▸ **Supplied data**
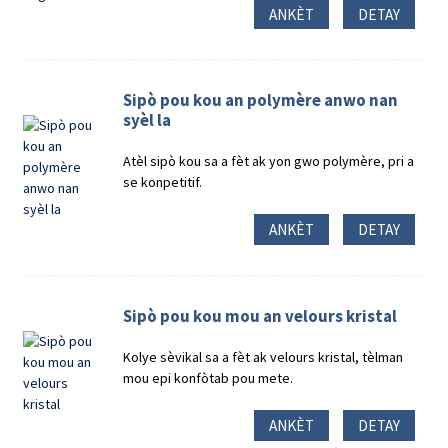
ANKÈT
DETAY
Sipò pou kou an polymère anwo nan
syèl la
Atèl sipò kou sa a fèt ak yon gwo polymère, pri a
se konpetitif.
ANKÈT
DETAY
Sipò pou kou mou an velours kristal
Kolye sèvikal sa a fèt ak velours kristal, tèlman
mou epi konfòtab pou mete.
ANKÈT
DETAY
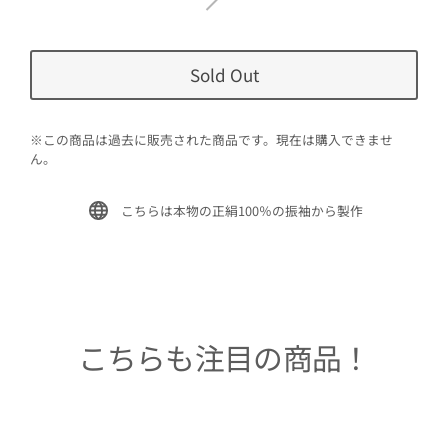
Sold Out
※この商品は過去に販売された商品です。現在は購入できませ
ん。
こちらは本物の正絹100％の振袖から製作
こちらも注目の商品！
Sold Out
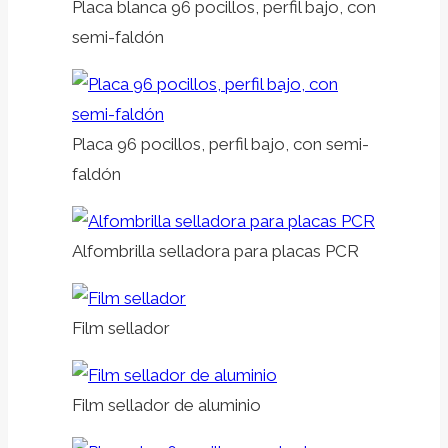
Placa blanca 96 pocillos, perfil bajo, con
semi-faldón
Placa 96 pocillos, perfil bajo, con semi-
faldón
Alfombrilla selladora para placas PCR
Film sellador
Film sellador de aluminio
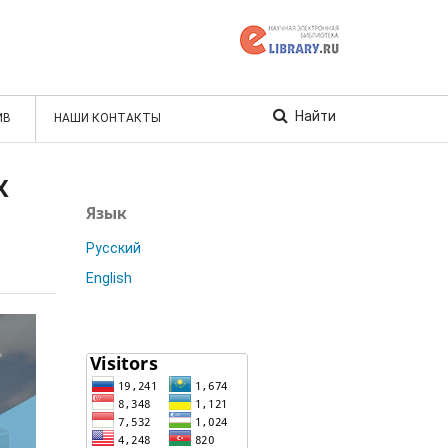
Найти
ИВ
НАШИ КОНТАКТЫ
Х
Язык
Русский
English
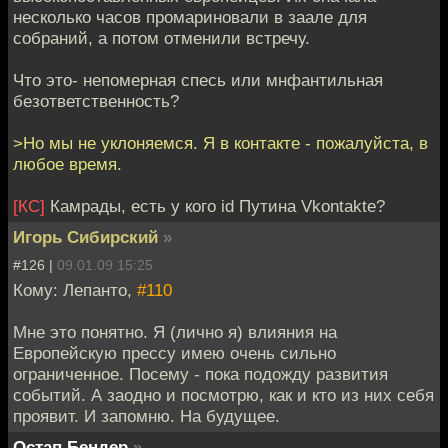
несколько часов промариновали в заале для
собраний, а потом отменили встречу.
Что это- непомерная спесь или мнфантильная
безответственность?
>Но мы не уклоняемся. Я в контакте - пожалуйста, в
любое время.
[КС]
Камрады, есть у кого id Путина Vkontakte?
Игорь Сибирский
»
#126 |
09.01.09 15:25
Кому: Лепанто,
#110
Мне это понятно. Я (лично я) влияния на
Европейскую прессу имею очень сильно
ограниченное. Посему - пока подожду развития
событий. А заодно и посмотрю, как и кто из них себя
проявит. И запомню. На будущее.
Остап Бендер
»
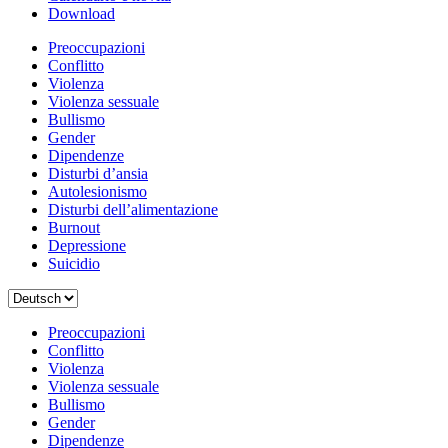
Download
Preoccupazioni
Conflitto
Violenza
Violenza sessuale
Bullismo
Gender
Dipendenze
Disturbi d’ansia
Autolesionismo
Disturbi dell’alimentazione
Burnout
Depressione
Suicidio
Scegli
una
lingua
Preoccupazioni
Conflitto
Violenza
Violenza sessuale
Bullismo
Gender
Dipendenze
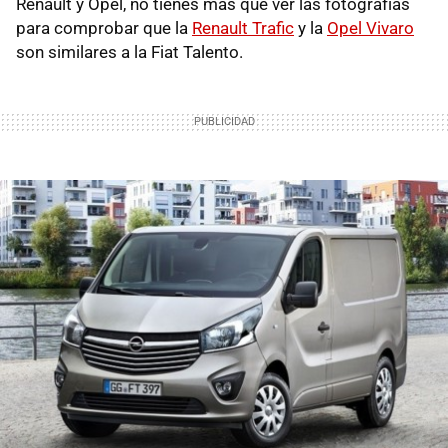
Renault y Opel, no tienes más que ver las fotografías
para comprobar que la
Renault Trafic
y la
Opel Vivaro
son similares a la Fiat Talento.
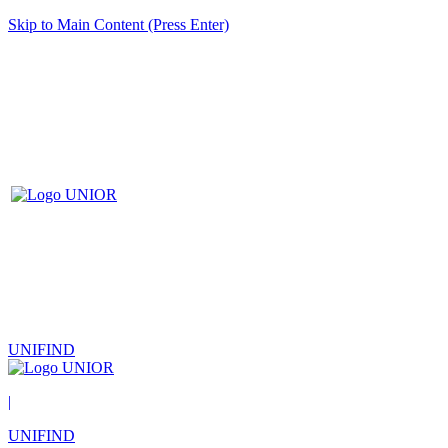
Skip to Main Content (Press Enter)
UNIFIND
|
UNIFIND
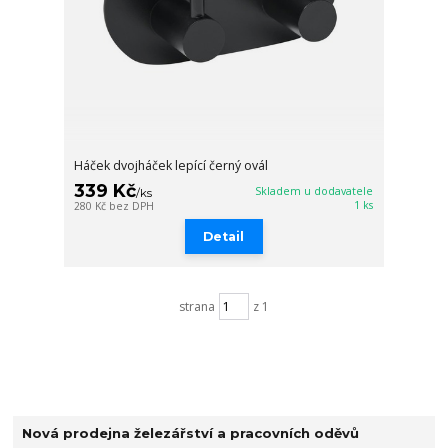
Háček dvojháček lepící černý ovál
339 Kč
Skladem u dodavatele
/
ks
1 ks
280 Kč
bez DPH
Detail
strana
z 1
Nová prodejna železářství a pracovních oděvů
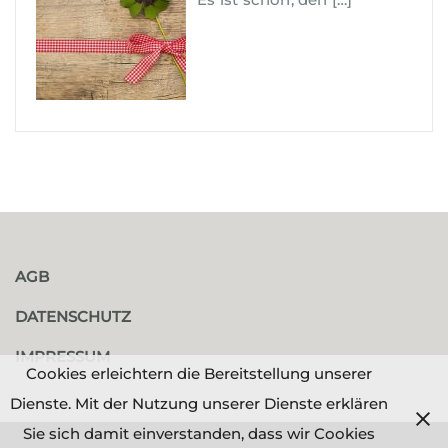
AGB
DATENSCHUTZ
IMPRESSUM
Cookies erleichtern die Bereitstellung unserer
Dienste. Mit der Nutzung unserer Dienste erklären
Sie sich damit einverstanden, dass wir Cookies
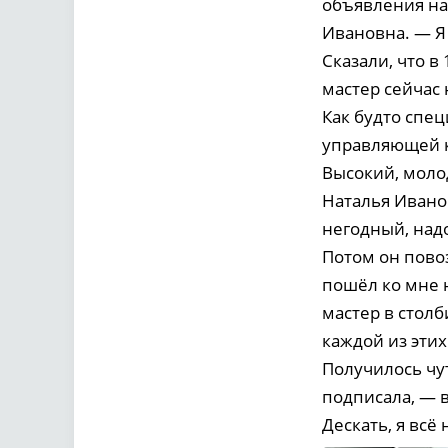
объявления на
Ивановна. — Я
Сказали, что в
мастер сейчас 
Как будто спец
управляющей к
Высокий, моло
Наталья Иванов
негодный, над
Потом он повоз
пошёл ко мне 
мастер в столб
каждой из этих
Получилось чу
подписала, — в
Дескать, я всё 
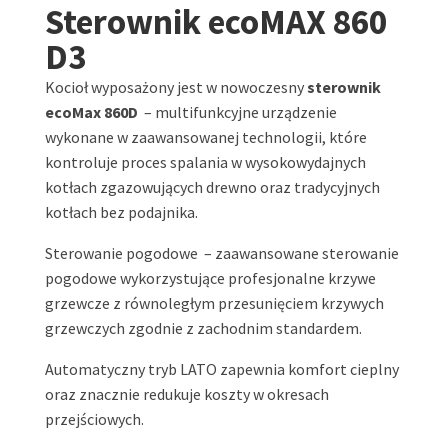
Sterownik ecoMAX 860
D3
Kocioł wyposażony jest w nowoczesny
sterownik
ecoMax 860D
– m
ultifunkcyjne urządzenie
wykonane w zaawansowanej technologii, które
kontroluje proces spalania w wysokowydajnych
kotłach zgazowujących drewno oraz tradycyjnych
kotłach bez podajnika.
Sterowanie pogodowe – zaawansowane sterowanie
pogodowe wykorzystujące profesjonalne krzywe
grzewcze z równoległym przesunięciem krzywych
grzewczych zgodnie z zachodnim standardem.
Automatyczny tryb LATO zapewnia komfort cieplny
oraz znacznie redukuje koszty w okresach
przejściowych.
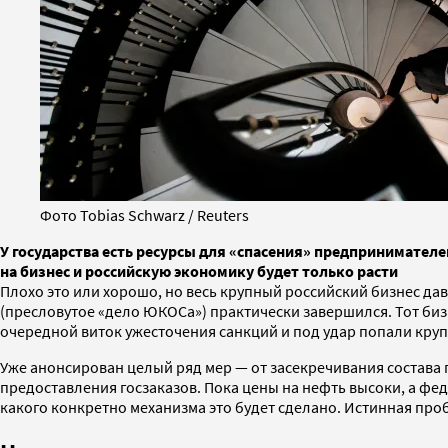
Фото Tobias Schwarz / Reuters
У государства есть ресурсы для «спасения» предпринимателе
на бизнес и российскую экономику будет только расти
Плохо это или хорошо, но весь крупный российский бизнес дав
(пресловутое «дело ЮКОСа») практически завершился. Тот биз
очередной виток ужесточения санкций и под удар попали кру
Уже анонсирован целый ряд мер — от засекречивания состав
предоставления госзаказов. Пока цены на нефть высоки, а ф
какого конкретно механизма это будет сделано. Истинная про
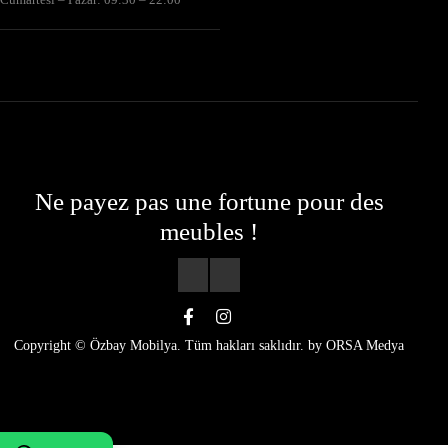
Ne payez pas une fortune pour des
meubles !
Copyright © Özbay Mobilya. Tüm hakları saklıdır. by
ORSA Medya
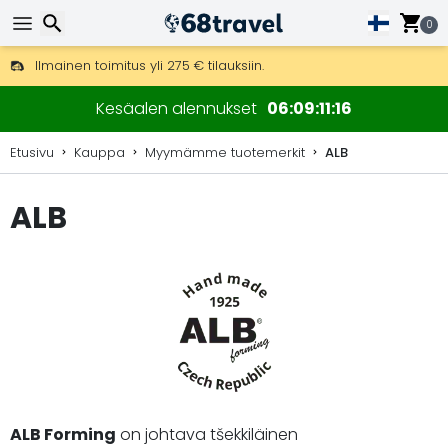
0
Ilmainen toimitus yli 275 € tilauksiin.
Mahdollisuus lähettää DHL Express -lähetyksenä (toimitus 24 tunni
Etsi
30 päivää palautukseen, 90 päivää puukarttoihin ja koristeisiin.
Kesäalen alennukset
06
09
11
15
Etusivu
Kauppa
Myymämme tuotemerkit
ALB
ALB
Etsi
ALB Forming
on johtava tšekkiläinen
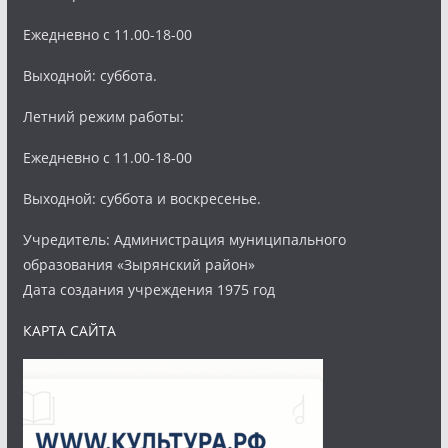
Ежедневно с 11.00-18-00
Выходной: суббота.
Летний режим работы:
Ежедневно с 11.00-18-00
Выходной: суббота и воскресенье.
Учредитель: Администрация муниципального
образования «Зырянский район»
Дата создания учреждения 1975 год
КАРТА САЙТА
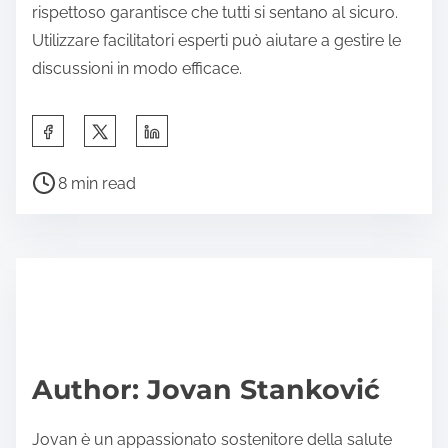
rispettoso garantisce che tutti si sentano al sicuro.
Utilizzare facilitatori esperti può aiutare a gestire le
discussioni in modo efficace.
S
h
P
a
8 min read
o
r
s
e
t
t
r
h
e
i
a
s
d
p
Author: Jovan Stanković
t
o
i
s
Jovan è un appassionato sostenitore della salute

▸ **Directions**
Copy the lines above exactly, starting at the one with "ecoMax 860D" and ending at the one with "очередной виток ужесточения", both included. Leave out any pictures and add nothing else.

▸ **Solved problem**
ecoMax 860D
– m
ultifunkcyjne urządzenie
wykonane w zaawansowanej technologii, które
kontroluje proces spalania w wysokowydajnych
kotłach zgazowujących drewno oraz tradycyjnych
kotłach bez podajnika.
Sterowanie pogodowe – zaawansowane sterowanie
pogodowe wykorzystujące profesjonalne krzywe
grzewcze z równoległym przesunięciem krzywych
grzewczych zgodnie z zachodnim standardem.
Automatyczny tryb LATO zapewnia komfort cieplny
oraz znacznie redukuje koszty w okresach
przejściowych.
Фото Tobias Schwarz / Reuters
У государства есть ресурсы для «спасения» предпринимателе
на бизнес и российскую экономику будет только расти
Плохо это или хорошо, но весь крупный российский бизнес дав
(пресловутое «дело ЮКОСа») практически завершился. Тот биз
очередной виток ужесточения санкций и под удар попали кру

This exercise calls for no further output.